■ **Task directions**
Reproduce the passage from the career profile of Hardman that runs from "Hardman then moved" up to and including "to science education.", keeping every word unchanged.

Hardman supervises a team of a dozen analysts. Chesapeake tries to promote from within, so many of Hardman’s team members are former level 1 technicians used to taking those first-line calls. “I have analysts dedicated to GIS and land support, accounting, geology and drilling. I also have business analysts,” she says. “We are the liaison between the business side and tech side. Some IT people use ‘IT speak,’ but we can talk to business in their terms and then talk with the hardcore IT people in theirs.”
In 2006, Chesapeake was installing a new asset management system. Hardman was hired as an entry-level contractor to purchase all the organization’s IT equipment. “There were three of us in the department,” she remembers. “We made the deals with Dell, negotiated the pricing, wrote POs, and even helped unload the trucks.”
Hardman then moved into client configuration. “I configured desktop hardware and ran deskside support,” she recalls. “In 2007, I went to application support, moved up the ranks to level 2 and was promoted to supervisor in 2012.”
Born in Tulsa, OK, Hardman spent most of her childhood in Norman, OK. She attended the University of Oklahoma (Norman), where she earned a 1997 BS in education. “I was recruited into the minority engineering program. I had only a vague idea of what engineers did, but I was on a scholarship so I figured I could try it,” Hardman says.
“Halfway through my sophomore year, I decided that I liked the science but not the math,” she admits. “I realized I could still graduate on time if I went over to the education department. I went to science education.
“All of this actually fell in line with what I had been doing over the summers. My first job in school was as a counselor at a space camp called the Oklahoma Aerospace Academy, based out of Oklahoma City University.”
Education turns into IT
After she graduated, the camp hired Hardman full time to develop curriculum. Computers were still relatively new and networks were just being developed. As part of the camp’s space flight simulation, they wanted to create a “mission control” area which required many computers and a network. “I volunteered to set it all up and that’s how I ended up in IT,” says Hardman.
In 1998, she joined Consumer Credit Counseling Service (CCCS, Bethany, OK) as an entry-level network administrator. “They needed someone cheap and I wanted to learn,” she says wryly. “It was a great match. Over three years, CCCS grew to a full-blown Windows network with in-house servers and twelve locations.”
CCCS vendor Myriad Systems (Oklahoma City, OK) hired her in 2001 as their network administrator and sales support person. A year later, she joined Foundation Surgery Affiliates (Oklahoma City), a hospital management company, where she helped build a national network. In 2004, Foundation decided they could outsource the IT function cheaply and let the entire department go. Hardman had made some contacts and was soon working as an independent consultant.
In 2006 she received a call from Chesapeake. “They saw that I handled large budgets and knew about IT equipment, and that’s how I got into purchasing. I interviewed on Thursday and was hired the following Monday.
“Everybody in IT supports everybody else,” Hardman emphasizes. “We want to make the customer happy, keep the geologists able to explore, keep the land department able to buy leases, and keep the drilling department drilling, because that’s where our money is made. We’re here to enable the business. We aren’t an IT shop; we’re an exploration and production company!
“I love the environment, the pace and the people,” she enthuses. “I hope to stay in management and move over to a development team. In some instances, we have people calling about the same issues after a certain application is released and I wonder if the developers are aware of that. I see some room for improvement in the development process and feel like that’s a good place to focus.”

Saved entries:

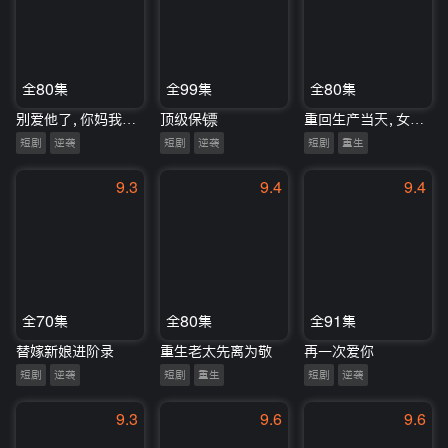
全80集
全99集
全80集
别爱他了，你妈我回来了
顶级保镖
重回生产当天，女儿被我换回来了
短剧
逆袭
短剧
逆袭
短剧
重生
9.3
9.4
9.4
全70集
全80集
全91集
替嫁新娘进阶录
重生老太先离为敬
再一次爱你
短剧
逆袭
短剧
重生
短剧
逆袭
9.3
9.6
9.6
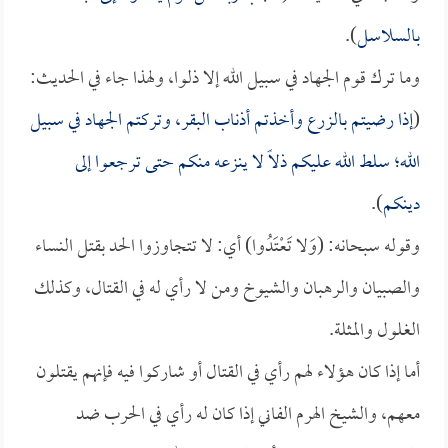
بالسلاسل
).
وما ترك قوم الجهاد في سبيل الله إلا ذلوا، ولهذا جاء في الحديث:
(
إذا رضيتم بالزرع وأخذتم أذناب البقر، وتركتم الجهاد في سبيل
الله؛ سلط الله عليكم ذلاً لا ينزعه منكم حتى ترجعوا إلى
دينكم
).
وقوله سبحانه: (وَلا تَعْتَدُوا) أي: لا تتجاوزوا الحد بقتل النساء
والصبيان والرهبان والشيوخ ومن لا رأي له في القتال، وكذلك
الغلول والمثلة.
أما إذا كان هؤلاء لهم رأي في القتال أو شاركوا فيه فإنهم يقتلون
معهم، والشيخ الهرم الفاني إذا كان له رأي في الحرب ضد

■ **Solution to this exercise**
Hardman then moved into client configuration. “I configured desktop hardware and ran deskside support,” she recalls. “In 2007, I went to application support, moved up the ranks to level 2 and was promoted to supervisor in 2012.”
Born in Tulsa, OK, Hardman spent most of her childhood in Norman, OK. She attended the University of Oklahoma (Norman), where she earned a 1997 BS in education. “I was recruited into the minority engineering program. I had only a vague idea of what engineers did, but I was on a scholarship so I figured I could try it,” Hardman says.
“Halfway through my sophomore year, I decided that I liked the science but not the math,” she admits. “I realized I could still graduate on time if I went over to the education department. I went to science education.